HE'S the opposite of Bob from Accountemps. Bob Dole has been there all the time working tirelessly and competently for the firm. And now he's close to being anointed.
As to whether Senator Dole yet looks presidential, there's plenty of time to wait and observe. Presidential Bill Clinton would certainly admit that few candidates look typecast for the presidency during the battering of the early primaries. He, too, remembers the turmoil surrounding New Hampshire.
But New Hampshire seems far behind when, in one great burst, Dole can climb almost a third of the way to the 996 delegates needed in San Diego next August.
As is often remarked, parliamentary democracies can have short election campaigns in part because their competing candidates are already in place. The prime minister and his loyal opposition leader usually joust for years in campaign-like debate.
Big, conglomerate America, in contrast, sends candidates through more regional gates than medieval kings sent suitors through quests to win the princess's hand.
There will be a few more thrills as Republicans in the rest of the nation get their say. But both parties are now preparing campaign strategy and ''big tent'' consolidation.
The general shape of Dole's strategy was evident in his declaration, after ''junior Tuesday'' victories, that he was a ''doer not a talker.'' One can imagine that as a slogan and a framework for the inevitable Dole-Clinton debate(s). Dole will argue that he acted on budget-balancing, Medicare reform, and welfare reform while Clinton promised action but then vetoed. Clinton will reply that he saved America by fending off bills that went too far.

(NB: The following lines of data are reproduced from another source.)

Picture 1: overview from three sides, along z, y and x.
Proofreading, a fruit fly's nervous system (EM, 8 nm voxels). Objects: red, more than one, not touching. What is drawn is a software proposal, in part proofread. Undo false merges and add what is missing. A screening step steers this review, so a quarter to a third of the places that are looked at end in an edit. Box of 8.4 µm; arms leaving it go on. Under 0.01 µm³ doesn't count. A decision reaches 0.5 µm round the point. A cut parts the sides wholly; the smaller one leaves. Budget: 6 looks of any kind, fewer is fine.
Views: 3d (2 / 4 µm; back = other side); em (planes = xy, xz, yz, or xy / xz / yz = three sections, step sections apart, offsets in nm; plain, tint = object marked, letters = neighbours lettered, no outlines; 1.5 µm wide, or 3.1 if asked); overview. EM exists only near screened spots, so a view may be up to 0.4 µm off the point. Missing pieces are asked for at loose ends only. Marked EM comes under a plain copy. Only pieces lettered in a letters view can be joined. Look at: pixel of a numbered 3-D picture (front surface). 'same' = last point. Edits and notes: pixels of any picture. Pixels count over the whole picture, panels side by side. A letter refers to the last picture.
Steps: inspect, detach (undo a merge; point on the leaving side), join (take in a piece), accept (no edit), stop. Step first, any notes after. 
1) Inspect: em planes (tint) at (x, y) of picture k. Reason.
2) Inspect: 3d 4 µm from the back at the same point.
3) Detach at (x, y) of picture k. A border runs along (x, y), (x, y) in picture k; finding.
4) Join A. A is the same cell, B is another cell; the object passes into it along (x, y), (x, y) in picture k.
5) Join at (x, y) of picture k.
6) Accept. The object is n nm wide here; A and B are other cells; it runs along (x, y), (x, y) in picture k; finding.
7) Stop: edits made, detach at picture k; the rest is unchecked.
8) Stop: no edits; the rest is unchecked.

But now is now, and debates are seven months off. Meanwhile, here are three proposals of some urgency:
1. Republicans in Congress raise the debt ceiling for a sensible period without strings.
2. Messrs. Clinton, Gingrich, and Dole make one last effort to reach a compromise seven-year budget-balancing package. Then, whoever wins in November can revise priorities or tighten further.
3. Both Dole and Clinton tell their strategists they want to avoid campaign fearmongering. That's asking a lot - but not too much. Older, and younger, Americans have been barraged too often with exaggerated fears of Medicare destruction and massive job losses. Both subjects require action, not finger-pointing.
The candidates ought to be telling us what they plan to do about these problems, not that the other guy will destroy the American way of life.